* **Document extract**
#####

It was really quite shaming. Why don’t I know Montaigne – know him? Every time I open the Essays, I’m struck by his wise and sympathetic character. When he does not remind me of myself — “I flee command, obligation, and constraint. What I do easily and naturally, I can no longer do if I order myself to do it by strict and express command.” — he makes his very flaws sound charming — “Of music, either vocal for which my voice is very inept, or instrumental, they never succeeded in teaching me anything.” His decent skepticism, and his insistence that the habit of putting himself at the center of Creation is a helpless vice that he bitterly regrets, mark him as astonishingly modern, far more up-to-date and congenial than men born hundreds of years later.  Even the peripatetic and unpredictable course of his discussions, innocent as they are of the rigors of Cartesian symmetry, breathes the free-for-all air of open possibility that our jaded sensibilities crave. Montaigne is by far the most ancient “authority” cited in M Bayard’s book.

As I lamented the disappointments of my own education, I read about Montaigne’s —

I gladly return to the subject of the ineptitude of our education. Its goal has been to make us not good or wise, but learned; it has attained this goal. It has not tuahgt us to follow and embrace virtue and wisdom, but has imprinted in us their derivation and etymology. We know how to decline virtue, if we cannot love it. If we do not know what wisdom is by practice and experience, we know it by jargon and by rote. With our neighbors, we are not content to know their family, their kindred, and their connections; we want to have them as friends and form some association and understanding with them. Education has taught us the definitions, divisions, and partitions of virtue, like the surnames and branches of a genealogy, without any further concern to form between us and virtue any familiar relationship and intimate acquaintance. It has chosen for our instruction not the books that have the soundest and truest opinions, but those that speak the best Greek and Latin; and amid its beautiful words, it has poured into our minds the most inane humors of antiquity.

#####

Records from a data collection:

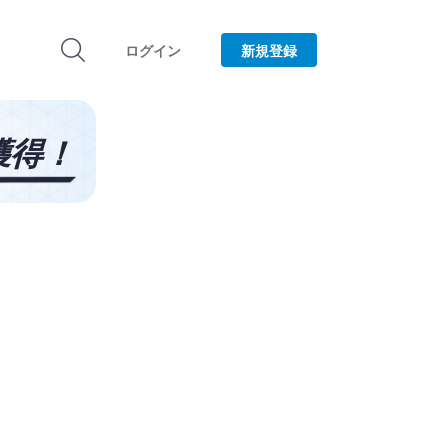
ログイン
新規登録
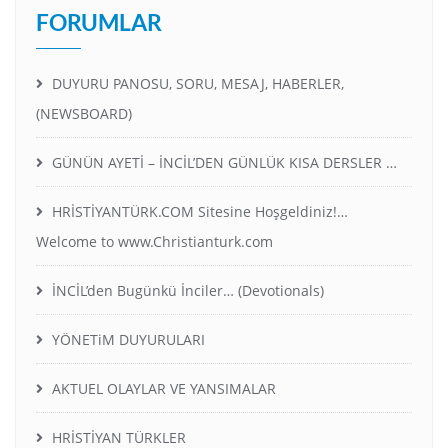
FORUMLAR
DUYURU PANOSU, SORU, MESAJ, HABERLER,
(NEWSBOARD)
GÜNÜN AYETİ – İNCİL’DEN GÜNLÜK KISA DERSLER …
HRİSTİYANTÜRK.COM Sitesine Hoşgeldiniz!…
Welcome to www.Christianturk.com
İNCİL’den Bugünkü İnciler… (Devotionals)
YÖNETiM DUYURULARI
AKTUEL OLAYLAR VE YANSIMALAR
HRİSTİYAN TÜRKLER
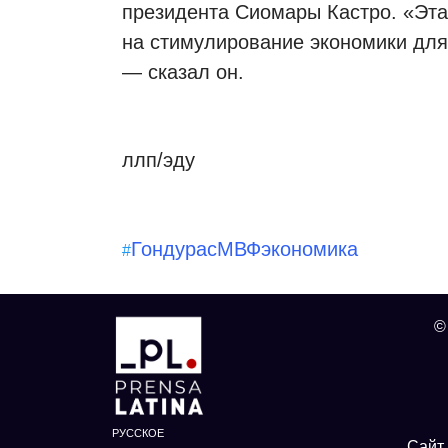
президента Сиомары Кастро. «Эта 
на стимулирование экономики для 
— сказал он.
ллп/эду
Гондурас
МВФ
экономика
#
©
РУССКОЕ
Сайт 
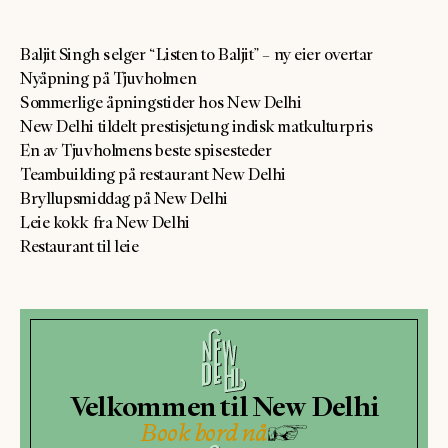
Baljit Singh selger “Listen to Baljit” – ny eier overtar
Nyåpning på Tjuvholmen
Sommerlige åpningstider hos New Delhi
New Delhi tildelt prestisjetung indisk matkulturpris
En av Tjuvholmens beste spisesteder
Teambuilding på restaurant New Delhi
Bryllupsmiddag på New Delhi
Leie kokk fra New Delhi
Restaurant til leie
Velkommen til New Delhi
Book bord nå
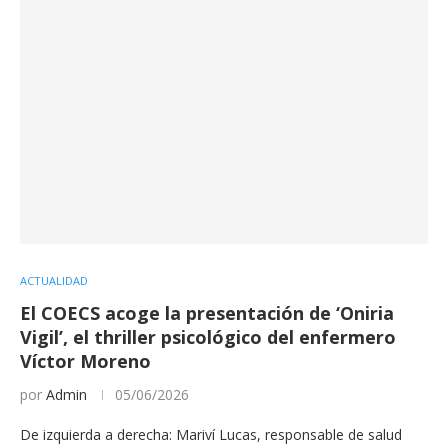
ACTUALIDAD
El COECS acoge la presentación de ‘Oniria
Vigil’, el thriller psicológico del enfermero
Víctor Moreno
por
Admin
05/06/2026
De izquierda a derecha: Mariví Lucas, responsable de salud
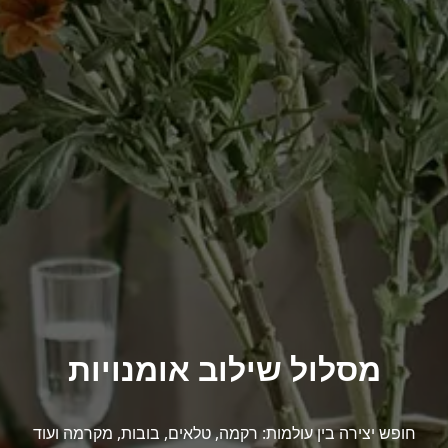
מסלול שילוב אומנויות
חופש יצירה בין עולמות: רקמה, טלאים, בובות, מקרמה ועוד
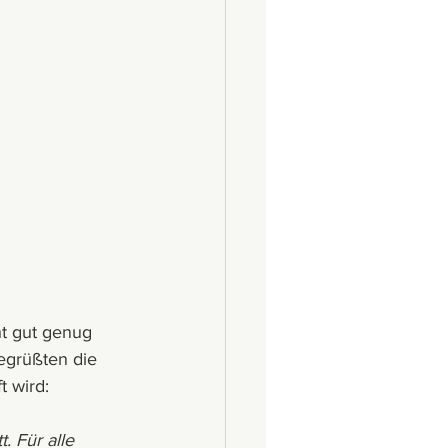
t gut genug 
egrüßten die 
t wird:
 Für alle 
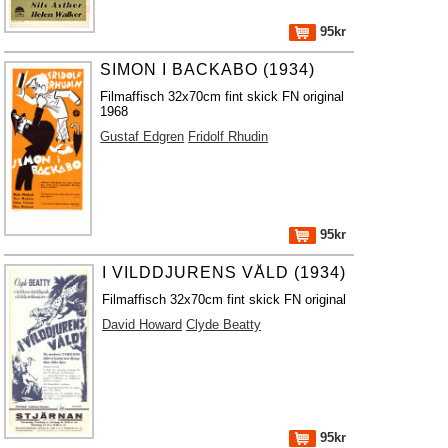
95kr
SIMON I BACKABO (1934)
Filmaffisch 32x70cm fint skick FN original
1968
Gustaf Edgren
Fridolf Rhudin
95kr
I VILDDJURENS VÅLD (1934)
Filmaffisch 32x70cm fint skick FN original
David Howard
Clyde Beatty
95kr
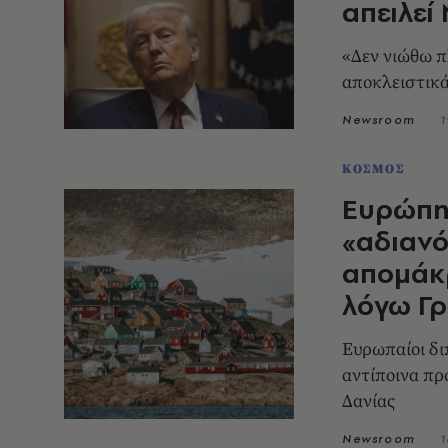
απειλεί
«Δεν νιώθω π
αποκλειστικά
Newsroom
1
ΚΟΣΜΟΣ
Ευρώπη 
«αδιανό
απομάκ
λόγω Γρ
Ευρωπαίοι δι
αντίποινα πρ
Δανίας
Newsroom
1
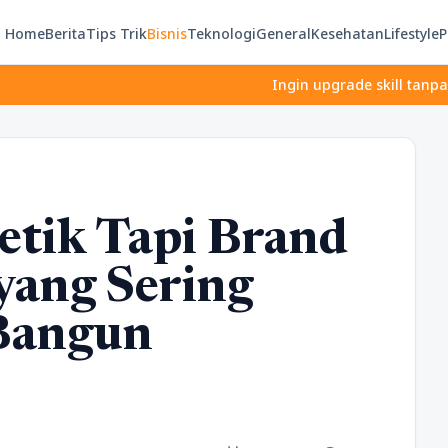
Home
Berita
Tips Trik
Bisnis
Teknologi
General
Kesehatan
Lifestyle
P
Ingin upgrade skill tanpa ribet? T
etik Tapi Brand
 yang Sering
 Bangun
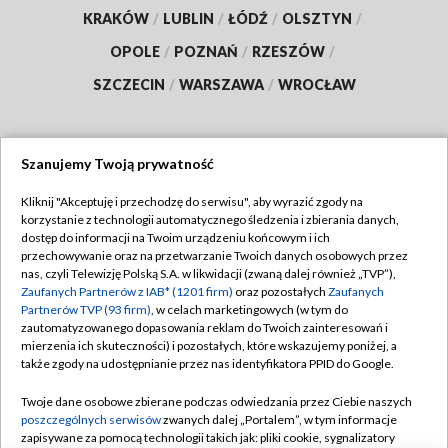
KRAKÓW
/
LUBLIN
/
ŁÓDŹ
/
OLSZTYN
/
OPOLE
/
POZNAŃ
/
RZESZÓW
/
SZCZECIN
/
WARSZAWA
/
WROCŁAW
Szanujemy Twoją prywatność
Dołącz do nas:
Kliknij "Akceptuję i przechodzę do serwisu", aby wyrazić zgody na
korzystanie z technologii automatycznego śledzenia i zbierania danych,
TVP
dostęp do informacji na Twoim urządzeniu końcowym i ich
Abonament TVP
przechowywanie oraz na przetwarzanie Twoich danych osobowych przez
Regulamin TVP
nas, czyli Telewizję Polską S.A. w likwidacji (zwaną dalej również „TVP”),
Emisja w TVP
Polityka prywatności
Zaufanych Partnerów z IAB* (1201 firm)
oraz pozostałych
Zaufanych
Partnerów TVP (93 firm)
, w celach marketingowych (w tym do
Centrum informacji TVP
Moje zgody
zautomatyzowanego dopasowania reklam do Twoich zainteresowań i
mierzenia ich skuteczności) i pozostałych, które wskazujemy poniżej, a
Naziemna Telewizja Cyfrowa
Pomoc
także zgody na udostępnianie przez nas identyfikatora PPID do Google.
Sklep TVP
Biuro reklamy
Twoje dane osobowe zbierane podczas odwiedzania przez Ciebie naszych
Rada Programowa
Kontakt
poszczególnych serwisów
zwanych dalej „Portalem”, w tym informacje
zapisywane za pomocą technologii takich jak: pliki cookie, sygnalizatory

#####

* **Set of tasks**
• 1. Condense the paragraph of the piece on Montaigne that begins "It was really quite shaming," keeping its main facts.
• 2. Carry on the piece on Montaigne from the point where it stops.

* **Results**
• 1. It is shaming not to truly know Montaigne, whose wise and sympathetic character stands out each time I open the Essays. Sometimes he resembles me, as when he says he flees command and cannot do on order what he does naturally. Other times he makes his flaws charming, as when he admits no one could teach him music. His decent skepticism and his regret at placing himself at the center of Creation make him strikingly modern, more congenial than men born centuries later. His wandering, unpredictable discussions, free of Cartesian symmetry, carry an air of open possibility that jaded modern tastes crave. He is by far the most ancient "authority" cited in M Bayard's book.

• 2.
— and it occurred to me that nothing could better complement the freshman art-history survey that used to be (and still is, I hope) the covert foundation of every student’s education in the humanities than a year (in two semesters) spent reading Montaigne. Nothing but Montaigne! Nothing but Montaigne, that is, and all the classical authors to which his Essays offer so inviting an introduction. The entire education, in other words, of a first-class Renaissance mind.

Montaigne isn’t much taught in English. Everybody gets an essay or two in the course of discovering essays (again, I hope that I speak for the present as well as the past), but the selection is necessarily narrowed to Montaigne at his most rational and least personal. And the focus of such lessons is always on the clarity of exposition; the essays are held up, after all, as models for students, not as personal reflections. Certainly Montaigne is not the backbone of liberal-arts education that he ought to be.

A year of Montaigne might be very boring for poor freshmen, but the stuff would almost certainly stick with them until better times.